List, a discrete way to put values in a list

Based on hash slices:

Hash, press the key to model the number of shard servers, store them separately, and realize the hot spot data divergence.

Which slicing method to use needs to be determined according to your own business model.

Principles for slicing:

Discrete writing, centralized reading

Db.enableSharding ("testdb")

IV. Actual combat cases

1. Architecture

2. Configuration process

1) config server node should be configured first

Using configsvr=true configuration, no need to join replica set, listening on tcp:27019 port

2) mongos

Just use-- configdb=172.16.100.16:27019 to specify config server when you start mongos, and listen on tcp 27017 as the proxy

Options when mongos starts:

Mongos-configdb=172.168.100.16-fork-logpath=/var/log/mongodb/mongos.log

3) add a shard node to the mongos node

Help with shard-related commands:

TestSet:PRIMARY > sh.help () sh.addShard (host) server:port OR setname/server:port # add shard node Can be replica set name sh.enableSharding (dbname) enables sharding on the database dbname # specify which database to enable slicing function sh.shardCollection (fullName,key,unique) shards the collection # which collection is sliced sh.splitFind (fullName Find) splits the chunk that find is in at the median sh.splitAt (fullName,middle) splits the chunk that middle is in at middle sh.moveChunk (fullName,find,to) move the chunk where 'find' is to' to' (name of shard) sh.setBalancerState () turns the balancer on or off true=on False=off sh.getBalancerState () return true if enabled sh.isBalancerRunning () return true if the balancer has work in progress on any mongos sh.addShardTag (shard,tag) adds the tag to the shard sh.removeShardTag (shard,tag) removes the tag from the shard sh.addTagRange (fullName,min,max Tag) tags the specified range of the given collection sh.status () prints a general overview of the clustest # View the status of shard "primary" means that if some collection is very small, there is no need to do shard, and there are no data nodes stored in the collection of shard.

When creating a collection, specify which key to use as the shard

Sh.shardCollection (fullName,key,unique)

FullName: for the full name, including database and collection: database name.
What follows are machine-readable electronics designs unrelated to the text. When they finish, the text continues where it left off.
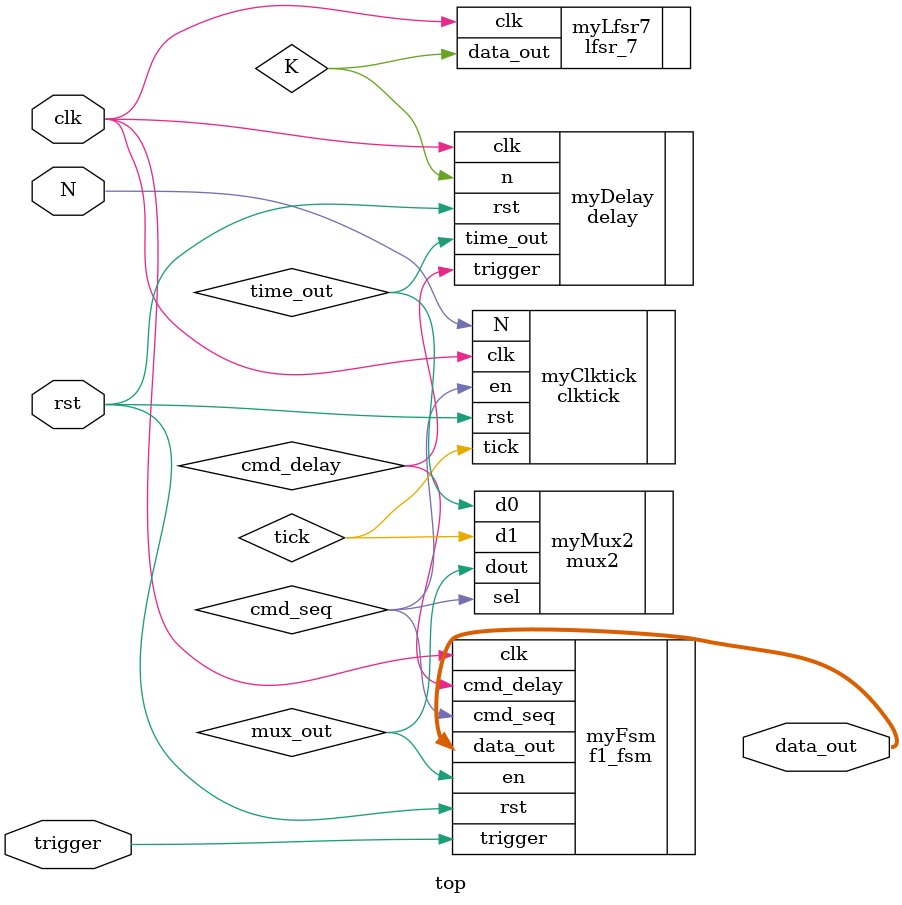
<source format=sv>
module top(
    input logic clk,
    input logic rst,
    input logic trigger,
    input logic N,
    output logic [7:0] data_out
);

logic K;
logic cmd_delay;
logic cmd_seq;
logic time_out;
logic tick;
logic mux_out;

lfsr_7 myLfsr7(
    .clk(clk),
    .data_out(K)
);

delay myDelay(
    .clk(clk),
    .rst(rst),
    .trigger(cmd_delay),
    .n(K),
    .time_out(time_out)
);

clktick myClktick(
    .clk(clk),
    .rst(rst),
    .en(cmd_seq),
    .N(N),
    .tick(tick)
);

mux2 myMux2(
    .sel(cmd_seq),
    .d0(time_out),
    .d1(tick),
    .dout(mux_out)
);

f1_fsm myFsm(
    .clk(clk),
    .rst(rst),
    .en(mux_out),
    .trigger(trigger),
    .data_out(data_out),
    .cmd_seq(cmd_seq),
    .cmd_delay(cmd_delay)
);

endmodule

</source>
Collection name

Example: sh.shardCollection ("testdb.students", {"age": 1})

Indicates that the students collection in the testdb library is sliced and an ascending index is created based on the "age" field; then the data under the testdb library students collection is automatically distributed to each shard node

Use admin

Db.runCommand ("listShards") # lists shard nodes

Db.printShardingStatus () is the same as sh.status ()

Sh.isBanlancerRunning () # check whether the equalizer is running and will only run automatically when equalization is needed

Sh.getBalancerState () # whether the equalization function is enabled

Sh.moveChunk (fullName,find,to) # manually move chunk, not recommended

Welcome to subscribe "Shulou Technology Information " to get latest news, interesting things and hot topics in the IT industry, and controls the hottest and latest Internet news, technology news and IT industry trends.

*The comments in the above article only represent the author's personal views and do not represent the views and positions of this website. If you have more insights, please feel free to contribute and share.